The records below must be transcribed exactly. Do not include the pictures.

*** Begin section ***

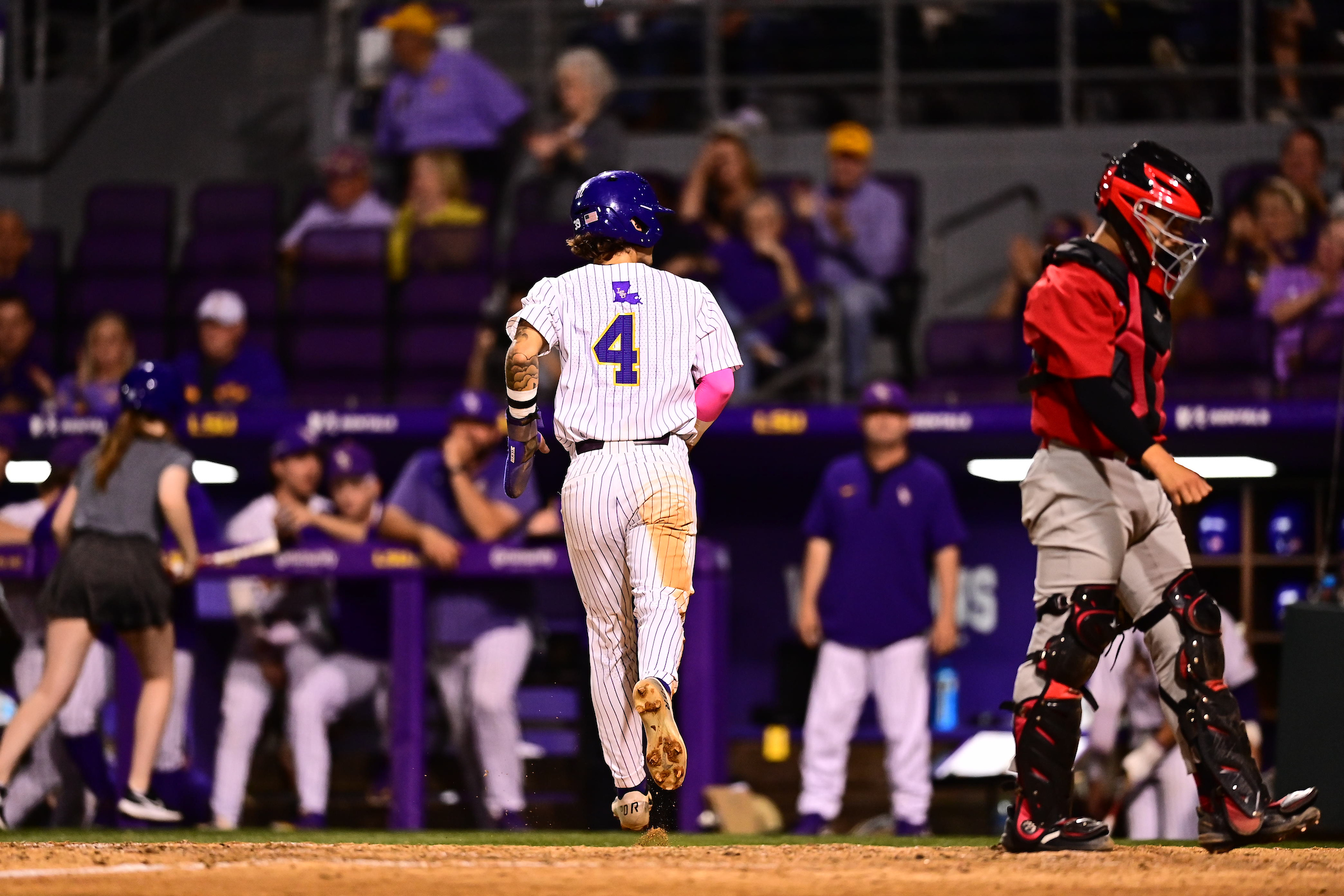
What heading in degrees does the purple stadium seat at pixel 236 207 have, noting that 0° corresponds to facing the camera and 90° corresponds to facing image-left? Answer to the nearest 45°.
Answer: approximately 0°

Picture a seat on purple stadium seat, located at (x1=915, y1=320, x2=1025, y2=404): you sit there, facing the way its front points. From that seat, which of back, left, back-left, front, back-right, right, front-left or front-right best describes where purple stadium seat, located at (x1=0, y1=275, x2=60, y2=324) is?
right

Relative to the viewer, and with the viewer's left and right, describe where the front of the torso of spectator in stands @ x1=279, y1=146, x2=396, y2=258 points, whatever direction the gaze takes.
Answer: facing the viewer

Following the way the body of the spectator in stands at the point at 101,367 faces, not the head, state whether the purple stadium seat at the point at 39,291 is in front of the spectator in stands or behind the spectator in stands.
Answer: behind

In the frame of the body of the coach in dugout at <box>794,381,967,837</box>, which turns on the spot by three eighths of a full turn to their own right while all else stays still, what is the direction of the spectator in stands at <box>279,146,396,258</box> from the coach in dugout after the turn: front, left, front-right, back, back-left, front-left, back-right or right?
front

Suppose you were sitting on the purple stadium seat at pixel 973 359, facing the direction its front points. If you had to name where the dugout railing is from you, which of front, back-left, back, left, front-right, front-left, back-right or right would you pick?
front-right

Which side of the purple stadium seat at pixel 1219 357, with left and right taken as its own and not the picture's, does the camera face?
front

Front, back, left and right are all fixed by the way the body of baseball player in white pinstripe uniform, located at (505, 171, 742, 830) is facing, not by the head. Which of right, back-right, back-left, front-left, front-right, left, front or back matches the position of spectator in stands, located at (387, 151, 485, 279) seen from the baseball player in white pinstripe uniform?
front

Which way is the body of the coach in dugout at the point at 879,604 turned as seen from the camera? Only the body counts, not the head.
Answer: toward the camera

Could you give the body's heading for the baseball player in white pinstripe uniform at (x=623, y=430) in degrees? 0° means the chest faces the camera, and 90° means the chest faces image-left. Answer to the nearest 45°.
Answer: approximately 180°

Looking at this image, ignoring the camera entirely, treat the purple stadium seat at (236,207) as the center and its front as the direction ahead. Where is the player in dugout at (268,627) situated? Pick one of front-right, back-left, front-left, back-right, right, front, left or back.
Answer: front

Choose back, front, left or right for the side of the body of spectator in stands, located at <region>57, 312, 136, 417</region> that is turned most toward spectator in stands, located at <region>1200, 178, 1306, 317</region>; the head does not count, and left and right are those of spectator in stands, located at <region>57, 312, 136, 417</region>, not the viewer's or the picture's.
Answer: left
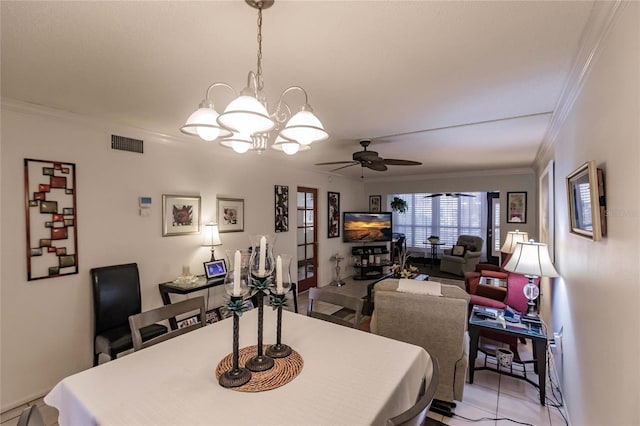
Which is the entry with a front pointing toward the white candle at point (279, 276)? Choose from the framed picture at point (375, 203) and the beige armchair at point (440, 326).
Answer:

*** End section ***

#### TASK RESPONSE:
What heading in degrees does the purple stadium seat at pixel 236 207 have, noting that 0° corresponds to facing the camera and 90° corresponds to facing image-left? Answer to the nearest 45°.
Answer: approximately 0°

Picture a seat on purple stadium seat, located at (x1=915, y1=320, x2=1025, y2=404): you sit there, facing the way its front points. From that seat, which of back, left, back-left, front, back-right, right, front-left or front-right best describes where purple stadium seat, located at (x1=0, y1=275, x2=60, y2=324) is?
right

Relative to the viewer, and with the viewer's left and right, describe where the front of the torso of spectator in stands @ x1=279, y1=146, x2=396, y2=258 points, whatever direction the gaze takes.
Answer: facing the viewer

Following the way the body of the spectator in stands at the point at 101,367 faces, not the head, state whether the purple stadium seat at the point at 39,291 is in front of the spectator in stands or behind the spectator in stands.
Answer: behind

In the frame of the body of the coach in dugout at <box>794,381,967,837</box>, which turns on the spot by three eighths of a full turn to their own right while all else stays still, what is the direction of the spectator in stands at <box>279,146,396,258</box> from the coach in dugout after the turn: front, left, front-right, back, back-left, front-left, back-right or right?
front

Suppose you were sitting on the purple stadium seat at pixel 973 359, facing the direction its front points. If you had to name where the dugout railing is from you, which of front, back-left, back, left, front-right, front-left, back-right or right would you pick?
front-right

Which side of the purple stadium seat at pixel 1219 357, with left and right taken as its own and not the picture's, does the camera face?
front

Front, back, left and right are all fixed by the way the body of baseball player in white pinstripe uniform, located at (505, 171, 742, 830) is facing, not by the head. Which of right, back-right, back-left, front-left, front-right, left, front or back matches the position of spectator in stands, located at (387, 151, 485, 279) seen from the baseball player in white pinstripe uniform?
front

Which way is the body of the coach in dugout at the point at 879,604 turned as seen from the camera? Only the body counts, not the head.
Answer: toward the camera

Could you give the body's heading for the baseball player in white pinstripe uniform at (x=623, y=430) in degrees? 0° means the chest faces the camera, and 90° means the chest faces image-left. Answer to the nearest 45°.
Answer: approximately 180°

Looking at this image, ignoring the camera entirely, treat the purple stadium seat at (236,207) as the center and its front as the direction ahead. Where is the player in dugout at (268,627) situated? Pick one of front-right, back-left, front-left, back-right, right, front, left or back.
Answer: front

Choose back, front, left or right for the side of the body of spectator in stands, located at <region>57, 312, 136, 417</region> that is turned most toward spectator in stands, located at <region>1200, 178, 1306, 317</region>; the head does not count, and left and right are those of spectator in stands, located at <region>57, 312, 136, 417</region>, not the viewer's or the picture's.
Answer: left
Which is the entry with a front pointing toward the white candle at point (279, 276)? Choose from the framed picture at point (375, 203) and the beige armchair at point (440, 326).
Answer:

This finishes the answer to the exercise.